Domaine de Canton pours out a clear, very light olive green, apparently a natural color (though I'm not quite sure from where). The nose is powerful fresh ginger, almost like a ginger beer, but with a sweet vanilla base. Ginger is also prominent on the palate, but much less forward. The vanilla flavor is strong, and the cognac gives the liqueur a rich base. Along with the spicy ginger flavor, there's also notes of orange, cinnamon, and nutmeg. The flavors are nice, but it's rather too sweet to drink neat. It's much better on ice - the water helps cut some of the sweetness, and chilling it makes it less cloying. It's an excellent cocktail ingredient, though - their website gives lots of suggestions, and it's rapidly making its way into featured drinks at bars.

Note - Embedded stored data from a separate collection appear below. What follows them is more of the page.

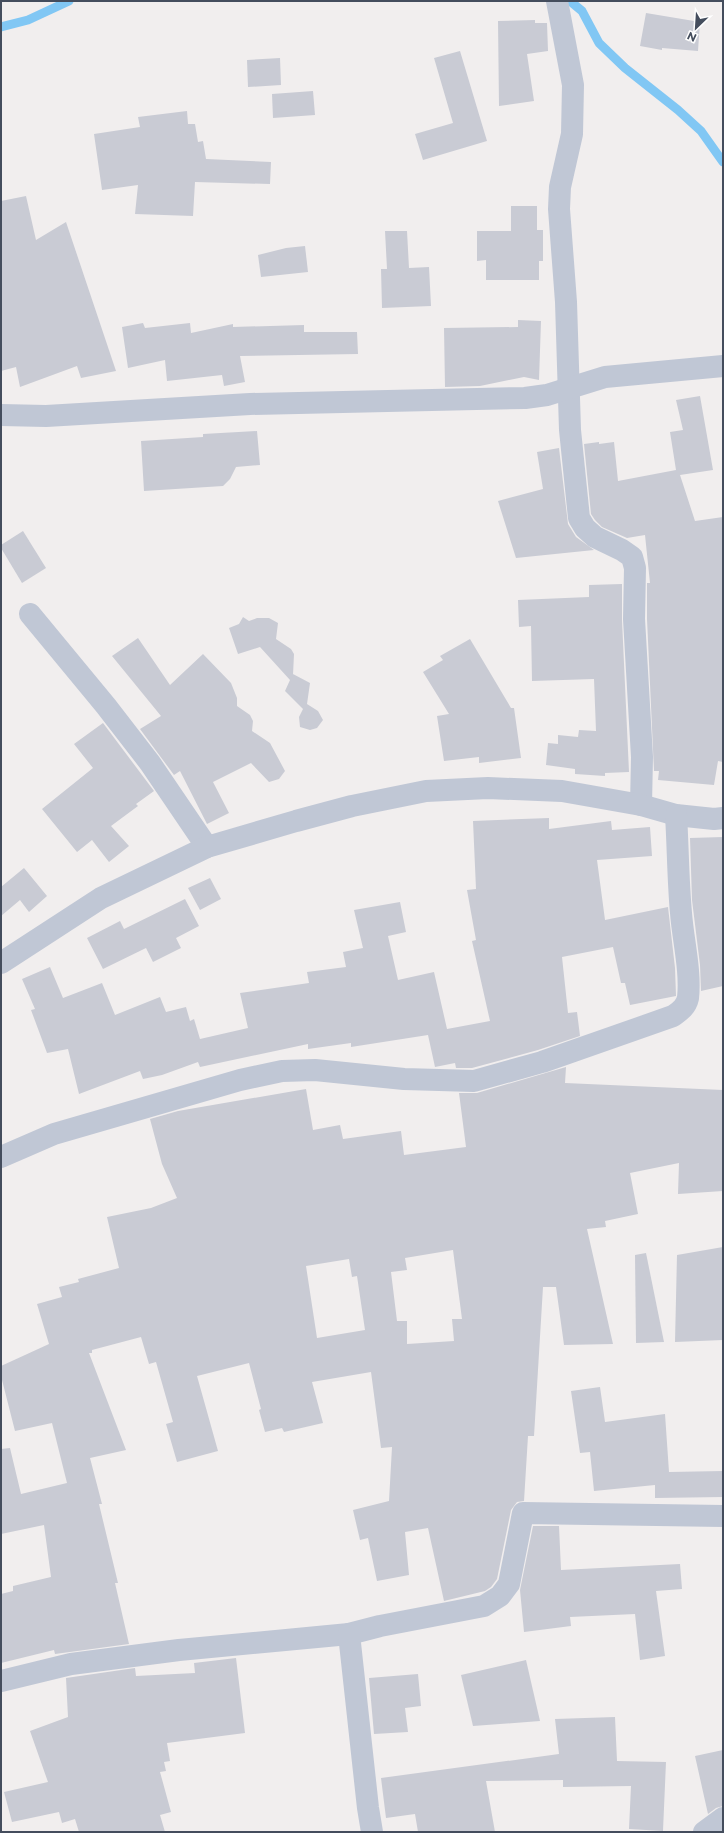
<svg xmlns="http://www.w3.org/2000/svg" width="724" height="1833" font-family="Montserrat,sans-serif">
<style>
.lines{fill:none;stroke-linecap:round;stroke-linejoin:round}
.stream{stroke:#81c7f4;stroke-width:9}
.building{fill:#c9cbd4;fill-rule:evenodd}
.minor{stroke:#c0c7d5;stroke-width:22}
</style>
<rect width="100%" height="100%" fill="#f1eeee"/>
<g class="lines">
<!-- stream -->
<g class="stream">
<polyline points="570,1 582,11 599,43 625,68 678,110 701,131 723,162"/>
<polyline points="1,27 28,20 69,1"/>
</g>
</g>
<!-- building -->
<g class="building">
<polygon points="646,13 700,22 698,51 662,48 662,50 640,46"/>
<polygon points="535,20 535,23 547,23 548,51 527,54 534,101 499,106 498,21"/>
<polygon points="460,51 487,141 423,160 415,134 453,123 434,58"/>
<polygon points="280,58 281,85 248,87 247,60"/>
<polygon points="313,91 315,115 273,118 272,94"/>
<polygon points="187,111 188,124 195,124 198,142 203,141 206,159 271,162 270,184 195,182 193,216 135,214 138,185 102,190 94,134 140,127 138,117"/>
<polygon points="26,196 36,240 66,222 116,371 81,378 77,366 20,387 16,367 1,371 1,201"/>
<polygon points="511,206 537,206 537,230 543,230 543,261 539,261 539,280 486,280 486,260 477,261 477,231 511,231"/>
<polygon points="385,231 407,231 409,268 429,267 431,306 382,308 381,269 387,269"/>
<polygon points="305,246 308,272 261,277 258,255 286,248"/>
<polygon points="518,320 541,321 539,380 524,377 480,386 445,387 444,328 518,327"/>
<polygon points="143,323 145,328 190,323 191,333 233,324 233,327 304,325 304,332 357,332 358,354 240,356 245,382 224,386 222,375 167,381 165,360 128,368 122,327"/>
<polygon points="700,396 713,470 680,475 695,521 723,517 723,762 718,761 714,785 658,780 659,771 654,771 647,619 647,583 650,583 645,535 627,538 602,527 595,520 591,514 584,444 599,442 599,444 614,442 618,481 676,470 670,432 683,430 676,400"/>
<polygon points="257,431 260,465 236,467 230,479 223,486 144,491 141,441 203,437 203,434"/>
<polygon points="559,448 568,524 576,537 594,550 516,558 498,501 543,489 537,452"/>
<polygon points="23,531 46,568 22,583 1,548 1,545"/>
<polygon points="622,584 622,620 629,772 605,773 605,776 575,774 575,769 546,765 548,743 558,744 558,735 578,737 579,730 596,731 594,679 532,681 531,626 519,627 518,600 589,597 589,585"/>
<polygon points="243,617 249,621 257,618 269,618 278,623 276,639 291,649 294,654 293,675 293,674 310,683 307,704 318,711 323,720 317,728 310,730 300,727 299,717 303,709 285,691 290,680 260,647 238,654 229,628 239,624"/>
<polygon points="138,638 170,685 203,654 231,683 237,698 237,706 250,715 253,721 252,731 270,743 285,771 279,779 269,782 251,763 213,782 229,813 207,824 180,771 174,775 140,729 161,716 112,656"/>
<polygon points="470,639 511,708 514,708 521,758 479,763 479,757 444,761 437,716 449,714 423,672 443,660 440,656"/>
<polygon points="103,723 154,791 136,804 138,806 111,826 129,846 109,862 92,840 77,852 42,809 93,768 74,744"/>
<polygon points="549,818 549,829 611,821 612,830 650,827 652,856 597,860 605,920 668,907 675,968 676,996 630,1005 625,983 621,983 613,947 562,957 568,1013 577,1012 580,1036 538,1050 472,1068 456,1068 455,1063 435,1067 428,1035 351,1047 351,1043 308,1049 308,1044 200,1067 198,1062 162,1075 143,1079 140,1071 79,1094 68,1049 47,1053 31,1010 35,1009 22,979 50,967 63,998 102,983 115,1015 160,997 166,1012 186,1007 190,1021 194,1019 200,1039 248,1028 240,993 309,983 307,972 346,967 343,952 363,948 354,910 400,902 406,932 388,936 398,980 434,972 447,1029 490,1021 472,941 476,940 467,890 476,889 473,821"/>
<polygon points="723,837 723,986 701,991 700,965 692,900 690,838"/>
<polygon points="24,868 47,896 29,912 20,900 1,916 1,887"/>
<polygon points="210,878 221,899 200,910 188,888"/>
<polygon points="185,899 199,926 176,938 181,948 153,962 146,948 103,969 87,938 120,921 124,929"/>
<path d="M 566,1067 L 565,1083 L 723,1090 L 723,1191 L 678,1194 L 679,1163 L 630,1173 L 638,1214 L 605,1221 L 606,1227 L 587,1229 L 613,1344 L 564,1345 L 556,1287 L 543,1287 L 534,1436 L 528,1436 L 524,1501 L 517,1502 L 511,1510 L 497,1579 L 491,1587 L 485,1591 L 444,1601 L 428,1528 L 405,1532 L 409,1575 L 377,1581 L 368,1538 L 360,1540 L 353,1510 L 389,1501 L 392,1447 L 381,1448 L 371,1372 L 312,1382 L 323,1423 L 284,1432 L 282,1428 L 265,1432 L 259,1410 L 261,1409 L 249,1363 L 197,1376 L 218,1451 L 177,1462 L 166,1424 L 173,1422 L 156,1362 L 149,1364 L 141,1337 L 92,1350 L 92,1353 L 89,1353 L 126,1450 L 90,1458 L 102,1504 L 99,1504 L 118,1583 L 115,1583 L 129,1644 L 55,1654 L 54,1650 L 1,1663 L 1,1594 L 13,1591 L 13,1586 L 51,1577 L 44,1525 L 1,1534 L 1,1449 L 10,1448 L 21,1494 L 67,1483 L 52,1423 L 15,1431 L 1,1376 L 1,1366 L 49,1344 L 37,1304 L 62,1297 L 59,1287 L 79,1282 L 78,1279 L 119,1268 L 107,1217 L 151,1208 L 177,1198 L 162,1164 L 150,1119 L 178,1111 L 306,1089 L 313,1130 L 340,1125 L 343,1139 L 401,1131 L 404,1155 L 466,1147 L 459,1093 L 477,1093 ZM 453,1250 L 462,1319 L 452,1319 L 454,1341 L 407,1344 L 407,1321 L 397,1321 L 391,1272 L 407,1270 L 405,1258 ZM 349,1259 L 352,1277 L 357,1276 L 365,1330 L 317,1338 L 306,1266 Z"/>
<polygon points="723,1247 723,1340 675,1342 677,1255"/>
<polygon points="646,1253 664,1342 636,1343 635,1255"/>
<polygon points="600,1387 605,1422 665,1414 669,1472 723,1471 723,1497 655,1498 655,1485 594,1491 590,1452 580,1453 571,1391"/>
<polygon points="533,1526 559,1526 561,1570 680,1564 682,1589 656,1591 665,1656 640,1660 635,1614 570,1617 571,1626 524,1632 520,1590"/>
<polygon points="236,1658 245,1733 167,1743 170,1761 164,1762 166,1771 160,1772 171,1812 160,1815 165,1832 79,1832 75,1819 62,1823 59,1812 12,1822 4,1792 48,1782 30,1731 68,1717 66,1678 135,1668 136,1676 195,1673 194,1663"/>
<polygon points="526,1660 540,1721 473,1726 461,1675"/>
<polygon points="418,1674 421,1706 405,1708 408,1732 374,1734 369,1678"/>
<polygon points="615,1717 617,1761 666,1762 663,1831 629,1829 631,1786 563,1787 563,1780 486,1781 495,1832 418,1832 415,1814 386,1818 381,1778 559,1754 555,1719"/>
<polygon points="723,1750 723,1806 716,1808 708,1814 695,1756"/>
</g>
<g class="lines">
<!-- minor -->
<g class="minor">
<polyline points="557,1 573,85 572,134 560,187 559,209 566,302 570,430 579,518 585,528 595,537 622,550 632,557 635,568 634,619 642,757 641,805"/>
<polyline points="1,415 46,416 250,404 525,398 547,395 605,377 723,366"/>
<polyline points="30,614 106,706 150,763 207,847"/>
<polyline points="1,963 101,898 207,847 296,821 352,806 426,791 488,788 562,791 641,805 676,815 714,819 723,818"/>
<path d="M 1,1157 L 54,1134 L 240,1080 L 282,1071 L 315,1070 L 404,1079 L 474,1081 L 542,1062 L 673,1016 C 680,1011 686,1007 688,998 C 691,971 683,940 681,913 C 678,880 678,847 676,815"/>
<polyline points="1,1681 71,1664 179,1650 349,1634"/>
<polyline points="372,1832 368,1808 349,1634 380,1626 484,1606 500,1596 509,1584 523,1513 723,1516"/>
<polyline points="704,1832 723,1818"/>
</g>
</g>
<!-- border -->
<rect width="724" height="1833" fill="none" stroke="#444d5d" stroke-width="4"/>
<!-- north arrow -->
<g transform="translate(696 28) rotate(205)" stroke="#ffffff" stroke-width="3" paint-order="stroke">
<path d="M0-3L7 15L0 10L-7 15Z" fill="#444d5d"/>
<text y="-6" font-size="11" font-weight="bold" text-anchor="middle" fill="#444d5d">N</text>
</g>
</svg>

And I'd be remiss if I didn't mention the bottle - it's styled to look like bamboo, and it's really quite striking. Just be careful of the cap - mine came unglued.

If you like ginger, then Domaine de Canton is a great addition to your bar, particularly if you plan to use it in cocktails. And if not, then...well, you probably should have stopped reading a few paragraphs ago.

Price: ~$30

Value: 16/20
Overall Quality:

Thursday, February 4, 2010

Review: Tito's Handmade Vodka

I'll admit it - I tend towards the opinion that the best vodka doesn't get any better than neutral and non-offensive, and that super-premium vodkas are far more about image than taste. So maybe I'm less than qualified to write a vodka review. But, I was impressed enough by Tito's high quality and low price that I feel compelled to write about it.

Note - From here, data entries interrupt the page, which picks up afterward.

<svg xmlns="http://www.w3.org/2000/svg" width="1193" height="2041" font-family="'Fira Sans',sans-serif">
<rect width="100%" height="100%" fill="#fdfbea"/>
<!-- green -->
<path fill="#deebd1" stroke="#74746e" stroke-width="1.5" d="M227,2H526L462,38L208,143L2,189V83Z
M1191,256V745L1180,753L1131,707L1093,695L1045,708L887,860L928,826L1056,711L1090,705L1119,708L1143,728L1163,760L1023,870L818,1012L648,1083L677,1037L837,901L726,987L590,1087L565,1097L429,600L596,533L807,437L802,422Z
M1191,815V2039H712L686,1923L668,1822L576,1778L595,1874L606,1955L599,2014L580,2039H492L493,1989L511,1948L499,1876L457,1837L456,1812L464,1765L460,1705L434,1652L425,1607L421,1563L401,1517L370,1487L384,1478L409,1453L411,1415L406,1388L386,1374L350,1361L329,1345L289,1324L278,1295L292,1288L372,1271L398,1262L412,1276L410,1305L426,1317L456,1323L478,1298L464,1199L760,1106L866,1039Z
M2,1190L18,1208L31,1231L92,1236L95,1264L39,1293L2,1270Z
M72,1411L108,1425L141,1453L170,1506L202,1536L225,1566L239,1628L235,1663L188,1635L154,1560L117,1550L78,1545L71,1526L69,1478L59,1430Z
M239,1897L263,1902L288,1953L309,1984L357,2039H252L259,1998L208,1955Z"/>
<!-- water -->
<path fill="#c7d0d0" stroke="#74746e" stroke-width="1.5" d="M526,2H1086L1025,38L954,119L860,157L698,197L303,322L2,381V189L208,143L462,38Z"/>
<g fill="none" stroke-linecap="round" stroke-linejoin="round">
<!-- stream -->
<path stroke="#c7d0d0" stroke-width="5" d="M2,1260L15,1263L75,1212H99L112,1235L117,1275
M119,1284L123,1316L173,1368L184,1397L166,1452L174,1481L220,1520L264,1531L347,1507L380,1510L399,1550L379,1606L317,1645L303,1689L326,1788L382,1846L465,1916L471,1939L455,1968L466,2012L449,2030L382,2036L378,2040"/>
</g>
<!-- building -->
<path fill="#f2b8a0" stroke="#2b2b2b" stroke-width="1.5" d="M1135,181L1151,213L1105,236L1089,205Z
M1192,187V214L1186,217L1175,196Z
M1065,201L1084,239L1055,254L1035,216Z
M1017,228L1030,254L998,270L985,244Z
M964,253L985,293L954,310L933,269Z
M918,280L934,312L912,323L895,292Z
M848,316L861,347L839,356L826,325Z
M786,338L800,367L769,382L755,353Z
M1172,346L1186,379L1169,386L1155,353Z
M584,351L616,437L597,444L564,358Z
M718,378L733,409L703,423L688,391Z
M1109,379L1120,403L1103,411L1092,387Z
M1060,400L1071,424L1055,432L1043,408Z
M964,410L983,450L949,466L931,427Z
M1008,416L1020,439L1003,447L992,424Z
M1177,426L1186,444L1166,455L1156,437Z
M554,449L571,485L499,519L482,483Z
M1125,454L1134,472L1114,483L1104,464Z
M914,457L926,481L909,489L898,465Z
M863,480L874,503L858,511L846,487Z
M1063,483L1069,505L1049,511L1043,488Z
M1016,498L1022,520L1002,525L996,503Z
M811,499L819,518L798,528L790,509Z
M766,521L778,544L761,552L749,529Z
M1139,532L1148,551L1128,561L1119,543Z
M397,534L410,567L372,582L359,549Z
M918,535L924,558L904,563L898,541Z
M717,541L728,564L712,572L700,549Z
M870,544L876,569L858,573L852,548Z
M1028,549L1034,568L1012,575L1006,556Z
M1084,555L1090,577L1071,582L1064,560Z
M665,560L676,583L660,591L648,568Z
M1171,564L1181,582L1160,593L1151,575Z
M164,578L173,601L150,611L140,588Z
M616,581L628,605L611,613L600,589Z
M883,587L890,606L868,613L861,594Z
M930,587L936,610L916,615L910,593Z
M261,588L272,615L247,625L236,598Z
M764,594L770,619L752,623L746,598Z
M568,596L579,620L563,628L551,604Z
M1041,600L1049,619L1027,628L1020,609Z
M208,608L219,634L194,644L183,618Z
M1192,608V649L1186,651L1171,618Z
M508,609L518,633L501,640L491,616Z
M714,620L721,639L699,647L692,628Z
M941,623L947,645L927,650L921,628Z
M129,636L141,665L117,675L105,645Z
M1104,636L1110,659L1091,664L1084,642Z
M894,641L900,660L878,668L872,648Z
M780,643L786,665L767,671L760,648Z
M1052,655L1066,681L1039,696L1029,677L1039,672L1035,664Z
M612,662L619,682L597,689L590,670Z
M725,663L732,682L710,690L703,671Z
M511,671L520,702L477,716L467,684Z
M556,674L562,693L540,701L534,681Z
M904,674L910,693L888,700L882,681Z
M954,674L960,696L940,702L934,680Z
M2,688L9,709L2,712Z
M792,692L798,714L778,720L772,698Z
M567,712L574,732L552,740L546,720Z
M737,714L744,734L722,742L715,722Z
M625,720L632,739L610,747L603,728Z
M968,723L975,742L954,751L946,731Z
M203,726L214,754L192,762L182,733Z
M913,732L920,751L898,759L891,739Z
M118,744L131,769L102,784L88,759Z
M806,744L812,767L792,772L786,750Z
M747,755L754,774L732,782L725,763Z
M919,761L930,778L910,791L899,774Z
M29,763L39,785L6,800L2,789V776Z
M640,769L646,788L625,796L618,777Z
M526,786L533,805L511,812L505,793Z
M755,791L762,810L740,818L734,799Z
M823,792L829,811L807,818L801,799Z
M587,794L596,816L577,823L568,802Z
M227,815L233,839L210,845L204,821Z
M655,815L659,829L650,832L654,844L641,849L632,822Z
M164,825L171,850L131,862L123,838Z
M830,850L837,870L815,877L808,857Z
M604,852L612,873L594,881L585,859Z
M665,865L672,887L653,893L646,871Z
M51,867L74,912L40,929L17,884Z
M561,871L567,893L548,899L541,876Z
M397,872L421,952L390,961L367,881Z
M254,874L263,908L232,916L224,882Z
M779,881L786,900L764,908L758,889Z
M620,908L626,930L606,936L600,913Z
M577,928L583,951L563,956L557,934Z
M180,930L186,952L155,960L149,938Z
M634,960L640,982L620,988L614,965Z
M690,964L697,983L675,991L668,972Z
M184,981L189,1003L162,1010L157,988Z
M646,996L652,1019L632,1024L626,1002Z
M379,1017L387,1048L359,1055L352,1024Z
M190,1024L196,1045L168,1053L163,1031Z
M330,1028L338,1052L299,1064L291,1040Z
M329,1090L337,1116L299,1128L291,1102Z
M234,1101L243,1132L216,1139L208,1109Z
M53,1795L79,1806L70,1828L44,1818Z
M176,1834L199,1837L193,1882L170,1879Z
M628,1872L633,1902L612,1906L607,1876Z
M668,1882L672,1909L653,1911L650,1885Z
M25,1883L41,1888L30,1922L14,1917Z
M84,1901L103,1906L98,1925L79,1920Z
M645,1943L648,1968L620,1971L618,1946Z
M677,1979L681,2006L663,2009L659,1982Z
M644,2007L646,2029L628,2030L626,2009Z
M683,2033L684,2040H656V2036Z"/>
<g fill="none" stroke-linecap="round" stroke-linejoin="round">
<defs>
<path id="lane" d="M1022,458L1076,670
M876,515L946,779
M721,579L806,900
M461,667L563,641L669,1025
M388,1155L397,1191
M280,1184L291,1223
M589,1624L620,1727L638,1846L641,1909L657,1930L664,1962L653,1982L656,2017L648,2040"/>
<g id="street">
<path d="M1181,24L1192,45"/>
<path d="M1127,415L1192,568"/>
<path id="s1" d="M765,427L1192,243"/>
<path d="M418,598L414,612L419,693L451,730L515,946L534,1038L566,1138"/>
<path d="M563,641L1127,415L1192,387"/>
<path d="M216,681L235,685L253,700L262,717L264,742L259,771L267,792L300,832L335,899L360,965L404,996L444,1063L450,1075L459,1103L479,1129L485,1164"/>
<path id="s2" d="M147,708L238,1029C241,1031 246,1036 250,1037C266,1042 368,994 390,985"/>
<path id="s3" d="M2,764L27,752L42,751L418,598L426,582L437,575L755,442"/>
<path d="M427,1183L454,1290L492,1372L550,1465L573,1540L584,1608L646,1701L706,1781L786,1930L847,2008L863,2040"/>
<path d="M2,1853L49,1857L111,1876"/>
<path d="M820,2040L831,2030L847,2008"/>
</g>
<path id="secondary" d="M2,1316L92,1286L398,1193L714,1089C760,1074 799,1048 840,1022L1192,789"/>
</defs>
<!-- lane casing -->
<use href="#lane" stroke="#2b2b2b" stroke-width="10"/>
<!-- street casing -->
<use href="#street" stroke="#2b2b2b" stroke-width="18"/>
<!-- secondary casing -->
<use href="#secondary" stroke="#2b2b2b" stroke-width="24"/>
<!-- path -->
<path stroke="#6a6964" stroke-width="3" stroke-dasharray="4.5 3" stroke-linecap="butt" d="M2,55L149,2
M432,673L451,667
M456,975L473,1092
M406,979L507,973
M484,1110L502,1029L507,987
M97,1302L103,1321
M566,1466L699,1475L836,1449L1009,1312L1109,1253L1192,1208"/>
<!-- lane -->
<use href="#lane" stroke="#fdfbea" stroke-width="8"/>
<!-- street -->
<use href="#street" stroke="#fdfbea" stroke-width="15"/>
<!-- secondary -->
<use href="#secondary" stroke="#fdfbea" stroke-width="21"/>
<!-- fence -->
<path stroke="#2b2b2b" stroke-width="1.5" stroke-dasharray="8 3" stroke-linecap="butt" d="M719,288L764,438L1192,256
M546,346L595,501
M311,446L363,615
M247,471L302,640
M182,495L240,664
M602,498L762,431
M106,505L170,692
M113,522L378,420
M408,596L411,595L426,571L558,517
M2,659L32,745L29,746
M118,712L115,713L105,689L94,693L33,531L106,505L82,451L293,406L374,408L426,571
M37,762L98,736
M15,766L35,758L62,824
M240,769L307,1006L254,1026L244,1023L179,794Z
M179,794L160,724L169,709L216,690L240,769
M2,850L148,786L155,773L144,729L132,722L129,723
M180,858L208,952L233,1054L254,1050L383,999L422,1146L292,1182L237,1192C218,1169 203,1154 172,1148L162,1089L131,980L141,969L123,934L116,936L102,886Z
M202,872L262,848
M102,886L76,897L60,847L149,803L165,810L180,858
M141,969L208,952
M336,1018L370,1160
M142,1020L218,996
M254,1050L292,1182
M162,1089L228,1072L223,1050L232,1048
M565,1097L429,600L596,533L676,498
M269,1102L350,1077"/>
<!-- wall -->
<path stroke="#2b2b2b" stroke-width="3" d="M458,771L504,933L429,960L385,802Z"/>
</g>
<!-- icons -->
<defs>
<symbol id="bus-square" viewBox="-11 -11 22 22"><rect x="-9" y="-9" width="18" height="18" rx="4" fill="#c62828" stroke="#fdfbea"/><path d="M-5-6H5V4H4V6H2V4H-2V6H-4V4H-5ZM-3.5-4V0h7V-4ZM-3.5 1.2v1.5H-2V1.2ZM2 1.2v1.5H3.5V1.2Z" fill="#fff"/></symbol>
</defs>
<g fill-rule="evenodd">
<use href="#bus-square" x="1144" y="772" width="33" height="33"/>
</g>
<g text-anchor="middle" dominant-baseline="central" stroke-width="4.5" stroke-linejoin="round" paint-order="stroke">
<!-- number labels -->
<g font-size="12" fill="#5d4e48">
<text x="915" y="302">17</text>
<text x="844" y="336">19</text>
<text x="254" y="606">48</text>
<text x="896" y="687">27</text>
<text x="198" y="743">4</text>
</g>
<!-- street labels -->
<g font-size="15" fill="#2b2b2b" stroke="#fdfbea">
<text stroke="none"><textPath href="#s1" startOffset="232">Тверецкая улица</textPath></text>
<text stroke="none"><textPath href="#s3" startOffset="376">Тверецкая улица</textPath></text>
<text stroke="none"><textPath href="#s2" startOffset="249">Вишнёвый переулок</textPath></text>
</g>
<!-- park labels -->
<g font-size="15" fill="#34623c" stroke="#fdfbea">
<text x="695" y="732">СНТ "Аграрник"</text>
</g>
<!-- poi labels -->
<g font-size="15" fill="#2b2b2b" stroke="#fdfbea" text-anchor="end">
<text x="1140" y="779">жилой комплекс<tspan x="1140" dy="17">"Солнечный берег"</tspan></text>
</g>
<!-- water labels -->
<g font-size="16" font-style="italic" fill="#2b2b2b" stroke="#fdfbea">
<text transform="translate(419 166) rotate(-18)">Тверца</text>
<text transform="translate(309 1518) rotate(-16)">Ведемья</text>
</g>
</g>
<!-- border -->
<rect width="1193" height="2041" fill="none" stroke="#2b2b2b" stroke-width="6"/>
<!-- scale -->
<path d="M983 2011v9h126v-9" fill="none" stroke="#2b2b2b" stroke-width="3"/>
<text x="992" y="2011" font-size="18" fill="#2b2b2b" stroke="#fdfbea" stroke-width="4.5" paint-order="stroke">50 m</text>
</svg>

Tito's is made from corn rather than grain, then distilled six times in pot stills in Austin, Texas. It's then filtered through activated carbon to remove impurities. Despite its fairly humble presentation (no frosted glass bottles, or celebrity advertising campaigns), it's been garnering rave reviews from a number of different sources - the San Francisco World Spirits Competition, Drinkhacker, Spirits Journal, etc. Even as a non-fan of vodka, I figured that I had to try it!

Tito's comes in a standard glass bottle, with a simple brown label, and a neat copper-colored (albeit plastic) cap. It's a simple, plain look, with none of the flair of, say, Grey Goose, or most other high-end vodkas. But isn't it what's on the inside that counts?

Tito's pours a nice crystal clear color (it's vodka, so no surprises there). The aroma is subtle - medicinal, but with a rich sweetness. That also holds for the flavor - it's definitely got that vodka medicinalness to it, but not in an unpleasant way. It's rich on the palate, sweet, and you can sip it without much of a burn, even neat. The finish is sweet and clean. Not complex in terms of flavors, but very nice.

I think that Tito's is every bit as good as the Grey Gooses and Belvederes of the world (if not even better), yet it's priced like Smirnoff or Skyy. Whether you like vodka as a drink in its own right, or if you just want to stock your bar with something solid, Tito's is a great choice. Highly recommended.